ENTRIES SUPPLIED —

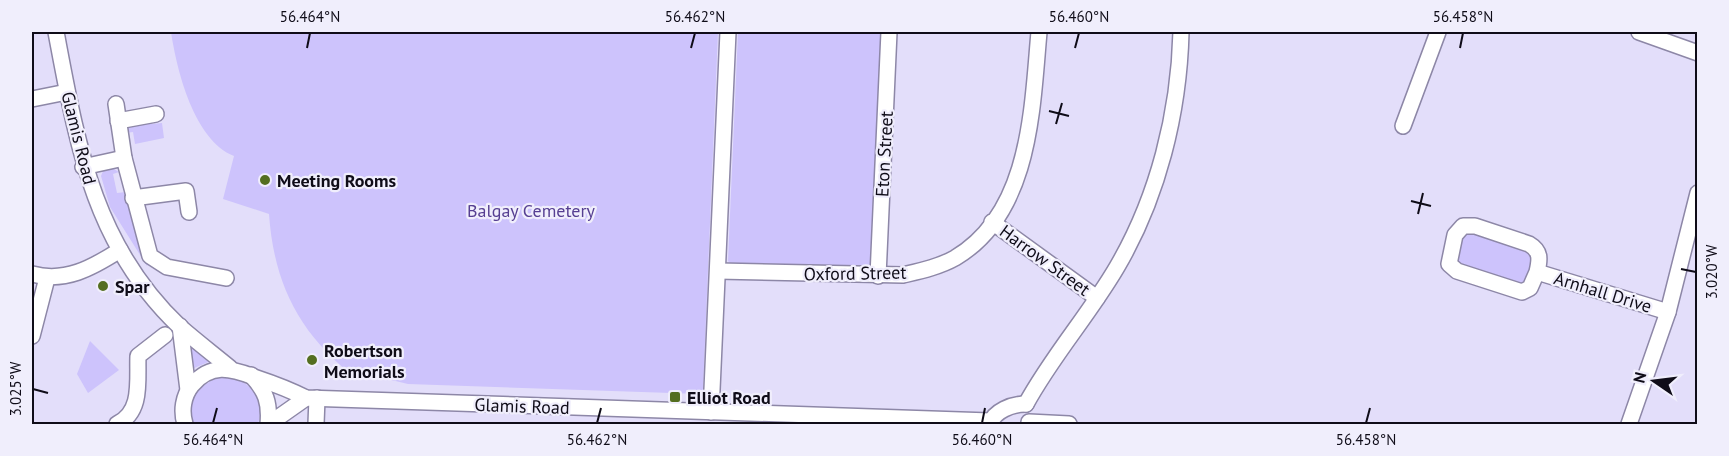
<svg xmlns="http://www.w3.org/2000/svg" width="1729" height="456" font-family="'PT Sans',sans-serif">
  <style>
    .green { fill: #cdc3fc }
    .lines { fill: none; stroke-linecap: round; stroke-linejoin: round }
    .minor-casing { stroke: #8d87a7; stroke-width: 18 }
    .minor { stroke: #fff; stroke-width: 15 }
    .ticks { fill: none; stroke: #0f0c18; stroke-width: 2 }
    .poi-dot { fill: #546e20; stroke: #f0eefc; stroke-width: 2 }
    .labels { text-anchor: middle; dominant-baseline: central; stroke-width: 4.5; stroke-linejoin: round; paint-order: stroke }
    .street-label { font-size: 18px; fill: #0f0c18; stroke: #f0eefc }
    .poi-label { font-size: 18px; font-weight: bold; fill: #0f0c18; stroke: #f0eefc; text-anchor: start }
    .park-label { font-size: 18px; fill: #563f92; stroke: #f0eefc }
    .neatline { fill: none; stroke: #0f0c18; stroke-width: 2 }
    .ticks-label { font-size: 15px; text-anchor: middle; fill: #0f0c18 }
  </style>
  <rect width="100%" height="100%" fill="#e3defa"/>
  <g class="green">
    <path d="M171,32h547l-15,357 -2,5 -293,-10 -25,-6 -18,-9 -8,10c-57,-44 -83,-94 -88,-165l-46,-15 11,-43c-40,-16 -57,-85 -63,-124z"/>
    <polygon points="738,32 885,32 875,268 734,267 728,261"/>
    <path d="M149,120l3,4 10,-1 2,15 -29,6 -2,-12 -8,1c0,-12 14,-11 24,-13z"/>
    <polygon points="112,168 119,172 113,174 117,193 126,192 149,262 147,266 110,207 101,176 103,171"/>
    <polygon points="1473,230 1529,249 1534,256 1527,282 1522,286 1459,267 1455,262 1459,237"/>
    <polygon points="190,337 213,360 192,369"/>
    <polygon points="90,341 119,370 88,393 77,374"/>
    <path d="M223,376c27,3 43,22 35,48h-65c-9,-23 8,-42 30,-48z"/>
  </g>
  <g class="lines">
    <g class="minor-casing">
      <g id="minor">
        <path d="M56,32c21,111 37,213 124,295 16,14 33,27 50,41"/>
        <polyline points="1639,32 1698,53"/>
        <polyline points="32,99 67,92"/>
        <polyline points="116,104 124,158 150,256 167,267 226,278"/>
        <polyline points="118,121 156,114"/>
        <polyline points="1403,126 1438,32"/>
        <polyline points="83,167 124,158"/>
        <polyline points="133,198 186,191 189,212"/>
        <polyline points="992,222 1097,298"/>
        <path d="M718,271l185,4c17,-4 36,-8 52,-17 76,-45 77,-149 84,-226"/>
        <path d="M1537,272l-7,16 -8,4 -65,-21 -8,-7 6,-29 8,-9h12l54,18c12,7 11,15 8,28l131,40"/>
        <path d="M32,274c33,9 60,-6 88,-24"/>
        <polyline points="878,276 889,32"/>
        <polyline points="180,326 188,390"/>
        <polyline points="32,336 47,278"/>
        <path d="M251,375c15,16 19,28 17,49"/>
        <path d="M1026,404c26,-48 63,-89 91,-137 41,-70 62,-154 64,-235"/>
        <polyline points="711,412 728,32"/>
        <polyline points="1029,422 1069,424"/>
        <path d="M117,424c26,-12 20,-44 21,-68l27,-21"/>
        <path d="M185,424c-4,-13 -2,-28 7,-39 19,-22 38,-17 62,-8 18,6 35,12 52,21l684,23"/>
        <polyline points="269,424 306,398"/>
        <polyline points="316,424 317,398"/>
        <path d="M990,424c4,-13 22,-20 36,-20"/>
        <polyline points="1629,424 1668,312 1698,193"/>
      </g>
    </g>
    <use href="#minor" class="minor"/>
  </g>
  <path class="ticks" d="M307,48l3,-15M691,48l4,-15M1075,48l4,-15M1460,48l3,-15M1049,111l20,5M1056,124l6,-21M1411,201l20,5M1418,214l5,-21M1681,269l15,3M33,389l15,4M213,423l4,-15M597,423l4,-15M982,423l3,-15M1366,423l4,-15"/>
  <g class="poi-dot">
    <circle cx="265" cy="180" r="6"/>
    <circle cx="103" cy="286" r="6"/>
    <circle cx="312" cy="360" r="6"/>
    <rect x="669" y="391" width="12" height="12" rx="3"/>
  </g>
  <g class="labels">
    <g class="street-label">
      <text transform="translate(79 138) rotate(76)">Glamis Road</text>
      <text transform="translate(884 154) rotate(-87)">Eton Street</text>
      <text transform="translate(1045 260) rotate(36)">Harrow Street</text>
      <text transform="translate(855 273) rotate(-1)">Oxford Street</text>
      <text transform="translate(1603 292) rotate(17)">Arnhall Drive</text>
      <text transform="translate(522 406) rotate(2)">Glamis Road</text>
    </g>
    <g class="poi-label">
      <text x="277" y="180">Meeting Rooms</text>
      <text x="115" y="286">Spar</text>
      <text x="324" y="350">Robertson<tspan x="324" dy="21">Memorials</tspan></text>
      <text x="687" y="397">Elliot Road</text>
    </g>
    <g class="park-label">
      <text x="531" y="210">Balgay Cemetery</text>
    </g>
  </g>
  <rect width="1729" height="456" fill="none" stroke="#f0eefc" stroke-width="66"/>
  <g transform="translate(1654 381) rotate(284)" stroke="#f0eefc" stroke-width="4.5" paint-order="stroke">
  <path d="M0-4.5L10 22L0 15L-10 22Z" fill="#0f0c18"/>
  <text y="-9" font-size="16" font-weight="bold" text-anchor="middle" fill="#0f0c18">N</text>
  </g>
  <rect x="33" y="33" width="1663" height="390" class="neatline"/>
  <g class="ticks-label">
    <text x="310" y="22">56.464°N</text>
    <text x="695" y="22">56.462°N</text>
    <text x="1079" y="22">56.460°N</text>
    <text x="1463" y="22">56.458°N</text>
    <text transform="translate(1712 272) rotate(-90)" y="5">3.020°W</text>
    <text transform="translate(16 389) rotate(-90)" y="5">3.025°W</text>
    <text x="213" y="445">56.464°N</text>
    <text x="597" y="445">56.462°N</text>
    <text x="982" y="445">56.460°N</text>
    <text x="1366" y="445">56.458°N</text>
  </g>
</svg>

ACTIVITY — When copying the entries, drop the images and keep every line exact.

REPLY —
<svg xmlns="http://www.w3.org/2000/svg" width="1729" height="456" font-family="'PT Sans',sans-serif">
  <style>
    .green { fill: #cdc3fc }
    .lines { fill: none; stroke-linecap: round; stroke-linejoin: round }
    .minor-casing { stroke: #8d87a7; stroke-width: 18 }
    .minor { stroke: #fff; stroke-width: 15 }
    .ticks { fill: none; stroke: #0f0c18; stroke-width: 2 }
    .poi-dot { fill: #546e20; stroke: #f0eefc; stroke-width: 2 }
    .labels { text-anchor: middle; dominant-baseline: central; stroke-width: 4.5; stroke-linejoin: round; paint-order: stroke }
    .street-label { font-size: 18px; fill: #0f0c18; stroke: #f0eefc }
    .poi-label { font-size: 18px; font-weight: bold; fill: #0f0c18; stroke: #f0eefc; text-anchor: start }
    .park-label { font-size: 18px; fill: #563f92; stroke: #f0eefc }
    .neatline { fill: none; stroke: #0f0c18; stroke-width: 2 }
    .ticks-label { font-size: 15px; text-anchor: middle; fill: #0f0c18 }
  </style>
  <rect width="100%" height="100%" fill="#e3defa"/>
  <g class="green">
    <path d="M171,32h547l-15,357 -2,5 -293,-10 -25,-6 -18,-9 -8,10c-57,-44 -83,-94 -88,-165l-46,-15 11,-43c-40,-16 -57,-85 -63,-124z"/>
    <polygon points="738,32 885,32 875,268 734,267 728,261"/>
    <path d="M149,120l3,4 10,-1 2,15 -29,6 -2,-12 -8,1c0,-12 14,-11 24,-13z"/>
    <polygon points="112,168 119,172 113,174 117,193 126,192 149,262 147,266 110,207 101,176 103,171"/>
    <polygon points="1473,230 1529,249 1534,256 1527,282 1522,286 1459,267 1455,262 1459,237"/>
    <polygon points="190,337 213,360 192,369"/>
    <polygon points="90,341 119,370 88,393 77,374"/>
    <path d="M223,376c27,3 43,22 35,48h-65c-9,-23 8,-42 30,-48z"/>
  </g>
  <g class="lines">
    <g class="minor-casing">
      <g id="minor">
        <path d="M56,32c21,111 37,213 124,295 16,14 33,27 50,41"/>
        <polyline points="1639,32 1698,53"/>
        <polyline points="32,99 67,92"/>
        <polyline points="116,104 124,158 150,256 167,267 226,278"/>
        <polyline points="118,121 156,114"/>
        <polyline points="1403,126 1438,32"/>
        <polyline points="83,167 124,158"/>
        <polyline points="133,198 186,191 189,212"/>
        <polyline points="992,222 1097,298"/>
        <path d="M718,271l185,4c17,-4 36,-8 52,-17 76,-45 77,-149 84,-226"/>
        <path d="M1537,272l-7,16 -8,4 -65,-21 -8,-7 6,-29 8,-9h12l54,18c12,7 11,15 8,28l131,40"/>
        <path d="M32,274c33,9 60,-6 88,-24"/>
        <polyline points="878,276 889,32"/>
        <polyline points="180,326 188,390"/>
        <polyline points="32,336 47,278"/>
        <path d="M251,375c15,16 19,28 17,49"/>
        <path d="M1026,404c26,-48 63,-89 91,-137 41,-70 62,-154 64,-235"/>
        <polyline points="711,412 728,32"/>
        <polyline points="1029,422 1069,424"/>
        <path d="M117,424c26,-12 20,-44 21,-68l27,-21"/>
        <path d="M185,424c-4,-13 -2,-28 7,-39 19,-22 38,-17 62,-8 18,6 35,12 52,21l684,23"/>
        <polyline points="269,424 306,398"/>
        <polyline points="316,424 317,398"/>
        <path d="M990,424c4,-13 22,-20 36,-20"/>
        <polyline points="1629,424 1668,312 1698,193"/>
      </g>
    </g>
    <use href="#minor" class="minor"/>
  </g>
  <path class="ticks" d="M307,48l3,-15M691,48l4,-15M1075,48l4,-15M1460,48l3,-15M1049,111l20,5M1056,124l6,-21M1411,201l20,5M1418,214l5,-21M1681,269l15,3M33,389l15,4M213,423l4,-15M597,423l4,-15M982,423l3,-15M1366,423l4,-15"/>
  <g class="poi-dot">
    <circle cx="265" cy="180" r="6"/>
    <circle cx="103" cy="286" r="6"/>
    <circle cx="312" cy="360" r="6"/>
    <rect x="669" y="391" width="12" height="12" rx="3"/>
  </g>
  <g class="labels">
    <g class="street-label">
      <text transform="translate(79 138) rotate(76)">Glamis Road</text>
      <text transform="translate(884 154) rotate(-87)">Eton Street</text>
      <text transform="translate(1045 260) rotate(36)">Harrow Street</text>
      <text transform="translate(855 273) rotate(-1)">Oxford Street</text>
      <text transform="translate(1603 292) rotate(17)">Arnhall Drive</text>
      <text transform="translate(522 406) rotate(2)">Glamis Road</text>
    </g>
    <g class="poi-label">
      <text x="277" y="180">Meeting Rooms</text>
      <text x="115" y="286">Spar</text>
      <text x="324" y="350">Robertson<tspan x="324" dy="21">Memorials</tspan></text>
      <text x="687" y="397">Elliot Road</text>
    </g>
    <g class="park-label">
      <text x="531" y="210">Balgay Cemetery</text>
    </g>
  </g>
  <rect width="1729" height="456" fill="none" stroke="#f0eefc" stroke-width="66"/>
  <g transform="translate(1654 381) rotate(284)" stroke="#f0eefc" stroke-width="4.5" paint-order="stroke">
  <path d="M0-4.5L10 22L0 15L-10 22Z" fill="#0f0c18"/>
  <text y="-9" font-size="16" font-weight="bold" text-anchor="middle" fill="#0f0c18">N</text>
  </g>
  <rect x="33" y="33" width="1663" height="390" class="neatline"/>
  <g class="ticks-label">
    <text x="310" y="22">56.464°N</text>
    <text x="695" y="22">56.462°N</text>
    <text x="1079" y="22">56.460°N</text>
    <text x="1463" y="22">56.458°N</text>
    <text transform="translate(1712 272) rotate(-90)" y="5">3.020°W</text>
    <text transform="translate(16 389) rotate(-90)" y="5">3.025°W</text>
    <text x="213" y="445">56.464°N</text>
    <text x="597" y="445">56.462°N</text>
    <text x="982" y="445">56.460°N</text>
    <text x="1366" y="445">56.458°N</text>
  </g>
</svg>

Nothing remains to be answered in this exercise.